→ **RECORDS FOR THE EXERCISE**
+ + + + + + +
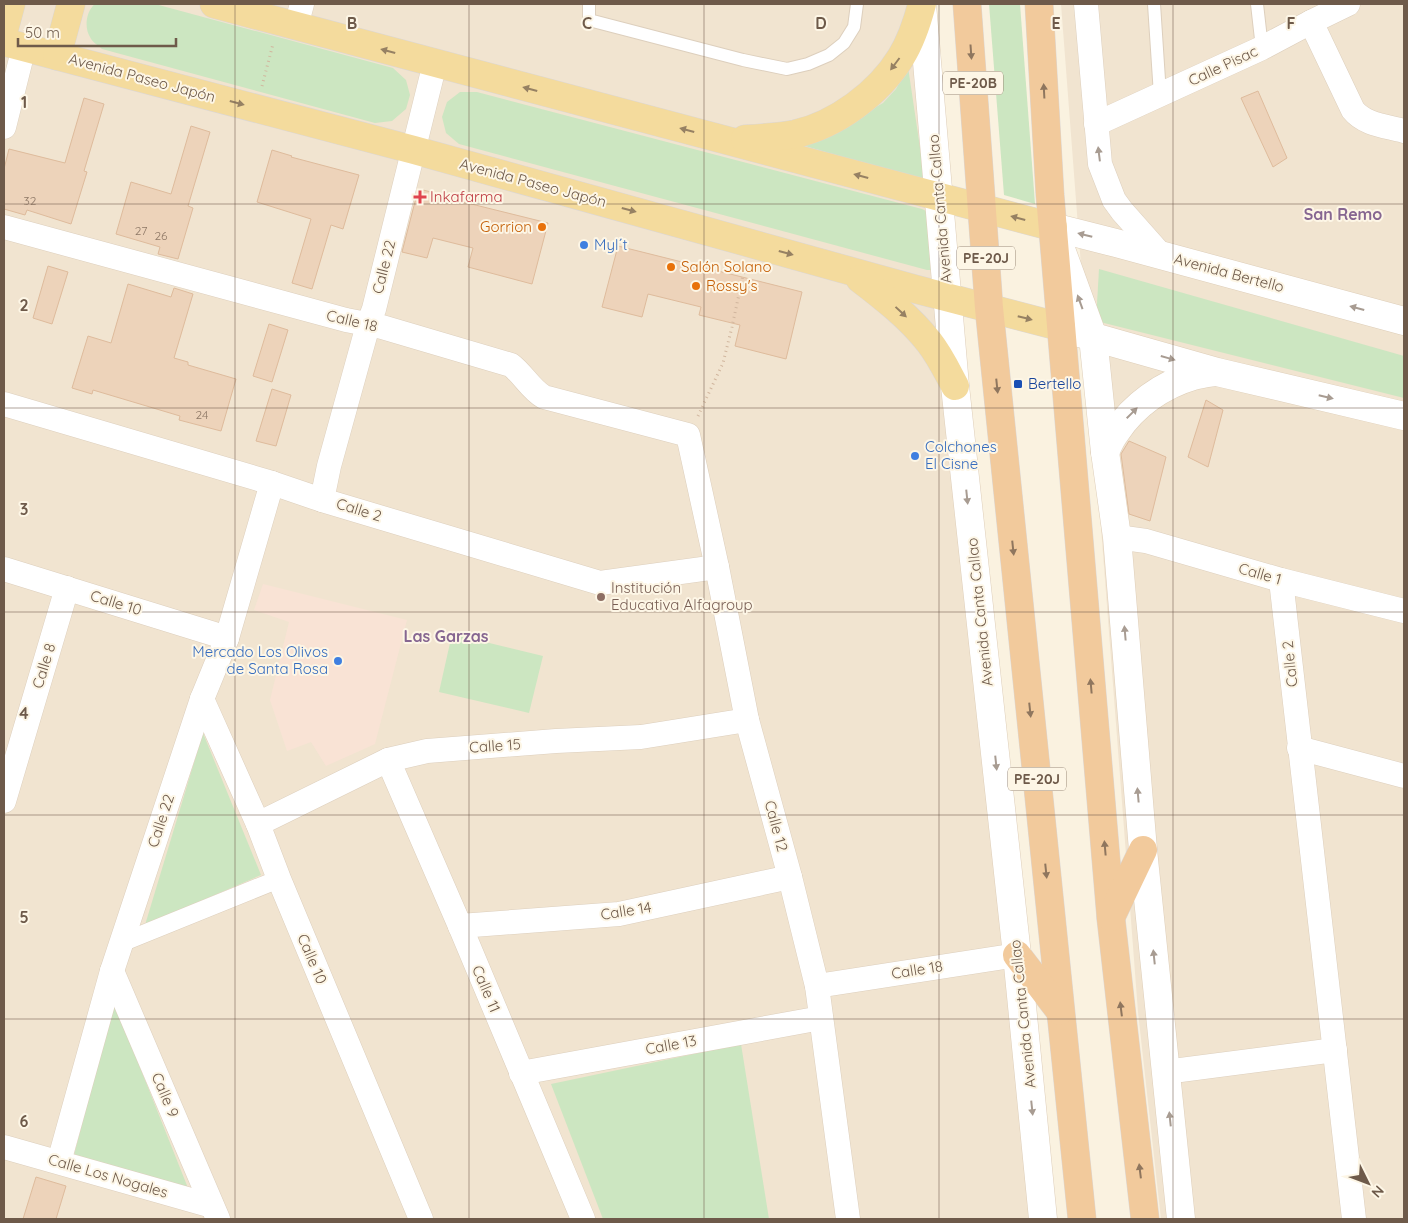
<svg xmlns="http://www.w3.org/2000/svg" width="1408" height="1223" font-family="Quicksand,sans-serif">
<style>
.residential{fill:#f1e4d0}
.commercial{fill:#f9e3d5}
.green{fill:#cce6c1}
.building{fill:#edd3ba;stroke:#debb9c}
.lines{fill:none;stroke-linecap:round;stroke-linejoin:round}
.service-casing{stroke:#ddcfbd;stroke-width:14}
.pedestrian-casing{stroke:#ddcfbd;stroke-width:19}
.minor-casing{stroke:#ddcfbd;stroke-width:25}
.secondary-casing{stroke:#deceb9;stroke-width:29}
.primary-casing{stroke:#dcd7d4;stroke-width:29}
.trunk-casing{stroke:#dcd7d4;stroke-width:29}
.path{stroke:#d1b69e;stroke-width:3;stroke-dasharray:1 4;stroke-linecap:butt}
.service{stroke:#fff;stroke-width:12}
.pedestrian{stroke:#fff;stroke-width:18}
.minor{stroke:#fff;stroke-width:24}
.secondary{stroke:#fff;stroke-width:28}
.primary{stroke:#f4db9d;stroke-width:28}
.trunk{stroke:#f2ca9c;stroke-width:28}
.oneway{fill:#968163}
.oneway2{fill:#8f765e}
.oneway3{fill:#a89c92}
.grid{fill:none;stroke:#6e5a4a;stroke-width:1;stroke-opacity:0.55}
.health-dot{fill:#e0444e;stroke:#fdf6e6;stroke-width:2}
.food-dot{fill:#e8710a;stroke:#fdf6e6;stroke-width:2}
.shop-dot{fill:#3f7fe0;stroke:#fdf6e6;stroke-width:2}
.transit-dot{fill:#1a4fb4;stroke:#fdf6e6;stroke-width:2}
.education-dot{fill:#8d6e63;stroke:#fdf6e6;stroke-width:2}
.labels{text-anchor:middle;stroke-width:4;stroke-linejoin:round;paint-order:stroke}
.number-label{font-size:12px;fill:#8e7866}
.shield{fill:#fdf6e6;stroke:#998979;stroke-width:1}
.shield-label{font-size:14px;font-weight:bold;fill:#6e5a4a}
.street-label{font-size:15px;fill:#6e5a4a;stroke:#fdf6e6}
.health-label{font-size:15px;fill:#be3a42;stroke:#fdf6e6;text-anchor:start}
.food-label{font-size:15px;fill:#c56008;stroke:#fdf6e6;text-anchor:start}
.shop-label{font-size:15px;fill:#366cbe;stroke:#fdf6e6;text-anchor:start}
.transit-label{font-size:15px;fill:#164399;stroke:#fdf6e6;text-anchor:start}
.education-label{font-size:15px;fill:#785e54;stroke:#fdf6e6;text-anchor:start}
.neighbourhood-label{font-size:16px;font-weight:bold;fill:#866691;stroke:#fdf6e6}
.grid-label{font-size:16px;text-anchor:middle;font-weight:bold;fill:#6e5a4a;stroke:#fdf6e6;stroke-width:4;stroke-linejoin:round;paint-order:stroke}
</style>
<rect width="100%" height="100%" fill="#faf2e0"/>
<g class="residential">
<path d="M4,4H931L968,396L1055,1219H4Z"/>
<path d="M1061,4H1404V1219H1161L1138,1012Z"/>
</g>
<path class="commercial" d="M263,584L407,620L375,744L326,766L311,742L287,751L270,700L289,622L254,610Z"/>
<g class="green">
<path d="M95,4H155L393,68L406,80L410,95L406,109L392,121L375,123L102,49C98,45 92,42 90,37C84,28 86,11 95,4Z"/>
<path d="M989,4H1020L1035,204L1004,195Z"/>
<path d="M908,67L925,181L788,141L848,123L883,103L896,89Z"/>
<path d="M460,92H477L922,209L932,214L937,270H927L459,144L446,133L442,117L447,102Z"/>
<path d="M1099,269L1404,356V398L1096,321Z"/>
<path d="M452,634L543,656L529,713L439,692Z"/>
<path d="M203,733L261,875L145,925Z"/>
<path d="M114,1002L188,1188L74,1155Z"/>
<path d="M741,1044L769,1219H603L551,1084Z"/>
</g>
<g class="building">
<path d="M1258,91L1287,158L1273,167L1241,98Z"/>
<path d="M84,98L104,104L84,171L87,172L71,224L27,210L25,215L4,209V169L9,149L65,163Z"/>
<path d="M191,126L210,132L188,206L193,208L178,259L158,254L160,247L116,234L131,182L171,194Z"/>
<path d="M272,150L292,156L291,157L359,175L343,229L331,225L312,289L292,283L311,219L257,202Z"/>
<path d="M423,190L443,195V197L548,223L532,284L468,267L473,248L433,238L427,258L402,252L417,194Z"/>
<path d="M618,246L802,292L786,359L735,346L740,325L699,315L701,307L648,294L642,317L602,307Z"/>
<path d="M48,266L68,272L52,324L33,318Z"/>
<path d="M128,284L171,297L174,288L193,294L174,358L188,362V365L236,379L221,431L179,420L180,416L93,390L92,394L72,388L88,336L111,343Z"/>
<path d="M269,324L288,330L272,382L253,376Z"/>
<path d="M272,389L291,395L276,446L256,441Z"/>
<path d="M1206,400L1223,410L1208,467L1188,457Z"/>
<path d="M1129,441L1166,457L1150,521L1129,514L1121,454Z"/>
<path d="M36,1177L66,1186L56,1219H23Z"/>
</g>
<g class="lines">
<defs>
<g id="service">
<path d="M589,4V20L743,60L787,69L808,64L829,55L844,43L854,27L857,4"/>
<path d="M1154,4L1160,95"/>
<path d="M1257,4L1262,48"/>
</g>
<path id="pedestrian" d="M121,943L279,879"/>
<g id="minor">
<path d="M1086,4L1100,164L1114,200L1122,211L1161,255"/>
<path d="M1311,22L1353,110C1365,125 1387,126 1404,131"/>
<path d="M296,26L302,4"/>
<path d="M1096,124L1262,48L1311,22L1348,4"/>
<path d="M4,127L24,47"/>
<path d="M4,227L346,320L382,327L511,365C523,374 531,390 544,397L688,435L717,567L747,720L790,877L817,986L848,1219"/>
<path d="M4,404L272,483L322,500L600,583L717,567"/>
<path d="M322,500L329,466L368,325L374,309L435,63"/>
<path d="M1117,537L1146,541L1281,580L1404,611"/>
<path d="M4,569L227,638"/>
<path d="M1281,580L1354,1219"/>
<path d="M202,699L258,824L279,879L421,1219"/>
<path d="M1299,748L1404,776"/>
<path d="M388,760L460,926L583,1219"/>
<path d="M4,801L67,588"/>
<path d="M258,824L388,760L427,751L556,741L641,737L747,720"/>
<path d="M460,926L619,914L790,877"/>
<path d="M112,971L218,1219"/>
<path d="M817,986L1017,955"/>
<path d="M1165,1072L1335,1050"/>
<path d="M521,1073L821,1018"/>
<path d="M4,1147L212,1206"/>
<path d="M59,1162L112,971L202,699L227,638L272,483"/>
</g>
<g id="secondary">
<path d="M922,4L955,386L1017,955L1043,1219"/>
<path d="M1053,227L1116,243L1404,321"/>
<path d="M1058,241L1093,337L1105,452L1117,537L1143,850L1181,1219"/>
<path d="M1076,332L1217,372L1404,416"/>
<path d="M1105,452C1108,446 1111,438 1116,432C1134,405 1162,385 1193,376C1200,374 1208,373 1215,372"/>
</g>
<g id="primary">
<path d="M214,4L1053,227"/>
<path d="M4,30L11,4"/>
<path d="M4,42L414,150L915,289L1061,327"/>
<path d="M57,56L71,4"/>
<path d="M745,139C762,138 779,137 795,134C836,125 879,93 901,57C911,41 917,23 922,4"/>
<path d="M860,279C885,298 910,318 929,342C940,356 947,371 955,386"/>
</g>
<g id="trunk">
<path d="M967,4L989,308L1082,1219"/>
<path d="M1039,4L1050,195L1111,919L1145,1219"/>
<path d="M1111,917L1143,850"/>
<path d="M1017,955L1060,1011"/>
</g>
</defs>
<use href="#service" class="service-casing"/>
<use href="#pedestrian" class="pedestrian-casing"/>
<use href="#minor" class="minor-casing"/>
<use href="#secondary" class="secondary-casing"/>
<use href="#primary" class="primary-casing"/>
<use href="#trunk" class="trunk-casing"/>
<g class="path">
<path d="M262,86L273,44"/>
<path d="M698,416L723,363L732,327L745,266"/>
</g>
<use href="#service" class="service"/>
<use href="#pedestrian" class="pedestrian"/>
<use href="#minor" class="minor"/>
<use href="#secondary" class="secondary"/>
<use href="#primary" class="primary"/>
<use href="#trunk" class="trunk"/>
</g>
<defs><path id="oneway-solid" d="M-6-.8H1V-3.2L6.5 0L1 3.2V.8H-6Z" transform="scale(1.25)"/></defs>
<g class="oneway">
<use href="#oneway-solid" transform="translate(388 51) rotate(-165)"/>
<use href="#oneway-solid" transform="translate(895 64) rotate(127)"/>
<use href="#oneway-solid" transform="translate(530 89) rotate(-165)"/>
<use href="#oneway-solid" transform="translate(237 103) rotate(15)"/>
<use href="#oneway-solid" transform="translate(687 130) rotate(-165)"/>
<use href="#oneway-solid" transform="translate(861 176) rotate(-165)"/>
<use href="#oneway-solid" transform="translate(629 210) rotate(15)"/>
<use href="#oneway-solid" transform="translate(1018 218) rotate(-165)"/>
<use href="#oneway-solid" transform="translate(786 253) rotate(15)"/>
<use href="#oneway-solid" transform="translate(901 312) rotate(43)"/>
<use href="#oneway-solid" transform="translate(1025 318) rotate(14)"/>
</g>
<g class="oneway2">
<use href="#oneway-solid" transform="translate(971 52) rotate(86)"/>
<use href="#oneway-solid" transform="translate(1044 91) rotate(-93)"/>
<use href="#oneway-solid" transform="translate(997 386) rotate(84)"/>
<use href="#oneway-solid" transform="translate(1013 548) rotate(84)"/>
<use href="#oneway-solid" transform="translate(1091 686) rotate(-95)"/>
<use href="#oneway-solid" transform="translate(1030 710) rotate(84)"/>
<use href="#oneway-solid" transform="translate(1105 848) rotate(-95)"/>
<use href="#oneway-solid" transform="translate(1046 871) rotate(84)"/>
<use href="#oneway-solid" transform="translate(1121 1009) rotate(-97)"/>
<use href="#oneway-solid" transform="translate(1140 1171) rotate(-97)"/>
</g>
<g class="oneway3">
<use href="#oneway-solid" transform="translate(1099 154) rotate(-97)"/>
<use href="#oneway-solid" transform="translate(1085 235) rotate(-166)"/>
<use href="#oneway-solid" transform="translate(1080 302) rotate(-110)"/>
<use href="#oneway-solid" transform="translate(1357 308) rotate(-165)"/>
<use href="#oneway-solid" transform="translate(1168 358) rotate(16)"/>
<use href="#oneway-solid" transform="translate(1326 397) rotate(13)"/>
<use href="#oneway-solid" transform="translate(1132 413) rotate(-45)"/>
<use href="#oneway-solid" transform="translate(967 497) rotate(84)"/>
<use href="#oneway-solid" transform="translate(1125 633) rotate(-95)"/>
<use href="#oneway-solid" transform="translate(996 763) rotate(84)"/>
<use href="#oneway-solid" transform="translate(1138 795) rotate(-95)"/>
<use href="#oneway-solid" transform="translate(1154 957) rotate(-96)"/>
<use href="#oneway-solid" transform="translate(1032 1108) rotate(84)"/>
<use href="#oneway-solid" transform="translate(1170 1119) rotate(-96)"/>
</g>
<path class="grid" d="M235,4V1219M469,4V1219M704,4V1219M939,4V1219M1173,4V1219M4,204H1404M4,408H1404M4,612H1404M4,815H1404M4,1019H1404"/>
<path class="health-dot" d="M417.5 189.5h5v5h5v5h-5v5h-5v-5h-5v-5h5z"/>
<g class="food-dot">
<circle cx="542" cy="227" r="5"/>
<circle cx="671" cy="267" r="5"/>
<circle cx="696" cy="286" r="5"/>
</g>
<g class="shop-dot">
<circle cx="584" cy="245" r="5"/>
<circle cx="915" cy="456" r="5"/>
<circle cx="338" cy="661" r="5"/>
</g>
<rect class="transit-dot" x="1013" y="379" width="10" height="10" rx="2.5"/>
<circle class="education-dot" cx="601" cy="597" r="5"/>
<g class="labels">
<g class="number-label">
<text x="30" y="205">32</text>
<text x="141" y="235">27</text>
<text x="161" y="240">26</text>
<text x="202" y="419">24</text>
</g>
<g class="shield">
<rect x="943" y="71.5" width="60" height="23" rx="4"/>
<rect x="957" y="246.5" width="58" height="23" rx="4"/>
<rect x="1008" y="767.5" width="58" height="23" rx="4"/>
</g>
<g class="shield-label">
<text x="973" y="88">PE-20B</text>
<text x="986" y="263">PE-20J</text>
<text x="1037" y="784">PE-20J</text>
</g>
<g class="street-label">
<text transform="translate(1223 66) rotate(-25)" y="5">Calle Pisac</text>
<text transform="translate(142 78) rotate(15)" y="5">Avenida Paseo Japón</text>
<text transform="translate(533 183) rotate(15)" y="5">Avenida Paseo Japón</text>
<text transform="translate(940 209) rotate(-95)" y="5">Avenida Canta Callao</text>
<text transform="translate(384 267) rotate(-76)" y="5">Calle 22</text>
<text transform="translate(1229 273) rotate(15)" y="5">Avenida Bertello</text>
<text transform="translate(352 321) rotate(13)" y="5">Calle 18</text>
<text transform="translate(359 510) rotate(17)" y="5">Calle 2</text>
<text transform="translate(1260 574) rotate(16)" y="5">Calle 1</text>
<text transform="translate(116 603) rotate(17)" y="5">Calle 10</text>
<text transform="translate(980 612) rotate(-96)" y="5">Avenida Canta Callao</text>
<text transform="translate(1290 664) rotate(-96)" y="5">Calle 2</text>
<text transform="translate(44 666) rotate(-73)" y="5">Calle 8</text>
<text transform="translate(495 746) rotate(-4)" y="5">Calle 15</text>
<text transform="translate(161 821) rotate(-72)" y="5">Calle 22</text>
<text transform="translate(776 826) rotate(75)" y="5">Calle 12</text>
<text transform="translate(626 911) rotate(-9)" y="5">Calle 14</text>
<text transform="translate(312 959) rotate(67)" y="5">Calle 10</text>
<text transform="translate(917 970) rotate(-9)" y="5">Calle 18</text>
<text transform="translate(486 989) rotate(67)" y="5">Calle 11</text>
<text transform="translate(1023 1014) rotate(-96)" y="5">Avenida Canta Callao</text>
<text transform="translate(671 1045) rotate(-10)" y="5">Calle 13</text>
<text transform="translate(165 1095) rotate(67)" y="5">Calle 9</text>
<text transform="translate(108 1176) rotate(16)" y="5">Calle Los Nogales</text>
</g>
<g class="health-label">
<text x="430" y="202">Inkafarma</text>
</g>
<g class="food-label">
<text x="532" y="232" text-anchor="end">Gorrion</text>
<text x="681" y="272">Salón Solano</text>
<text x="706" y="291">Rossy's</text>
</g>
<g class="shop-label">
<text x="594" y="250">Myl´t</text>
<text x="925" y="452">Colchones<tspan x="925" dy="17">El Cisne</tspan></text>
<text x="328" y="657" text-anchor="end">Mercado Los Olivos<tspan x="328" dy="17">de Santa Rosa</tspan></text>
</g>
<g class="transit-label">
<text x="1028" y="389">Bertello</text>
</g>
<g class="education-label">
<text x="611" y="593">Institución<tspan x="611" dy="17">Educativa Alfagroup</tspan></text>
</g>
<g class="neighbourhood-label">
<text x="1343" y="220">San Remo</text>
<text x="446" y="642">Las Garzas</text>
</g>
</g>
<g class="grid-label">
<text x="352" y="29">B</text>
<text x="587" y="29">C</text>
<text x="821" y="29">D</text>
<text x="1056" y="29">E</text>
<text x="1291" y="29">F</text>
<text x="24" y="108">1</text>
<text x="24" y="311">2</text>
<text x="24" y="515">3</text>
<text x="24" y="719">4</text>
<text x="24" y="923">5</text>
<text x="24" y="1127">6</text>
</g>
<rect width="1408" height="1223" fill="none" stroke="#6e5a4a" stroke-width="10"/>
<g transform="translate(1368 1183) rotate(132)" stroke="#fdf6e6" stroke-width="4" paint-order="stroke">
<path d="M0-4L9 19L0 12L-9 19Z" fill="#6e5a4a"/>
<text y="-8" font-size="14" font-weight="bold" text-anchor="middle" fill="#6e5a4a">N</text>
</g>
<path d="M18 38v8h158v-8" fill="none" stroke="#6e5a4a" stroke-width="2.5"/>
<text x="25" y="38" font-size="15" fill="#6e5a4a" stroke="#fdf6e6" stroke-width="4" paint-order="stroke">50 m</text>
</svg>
+ + + + + + +
→ **DIRECTIONS**
Would you please return all lines from the listing above that contain "shop"?

→ **SOLUTION FOR THIS EXERCISE**
.shop-dot{fill:#3f7fe0;stroke:#fdf6e6;stroke-width:2}
.shop-label{font-size:15px;fill:#366cbe;stroke:#fdf6e6;text-anchor:start}
<g class="shop-dot">
<g class="shop-label">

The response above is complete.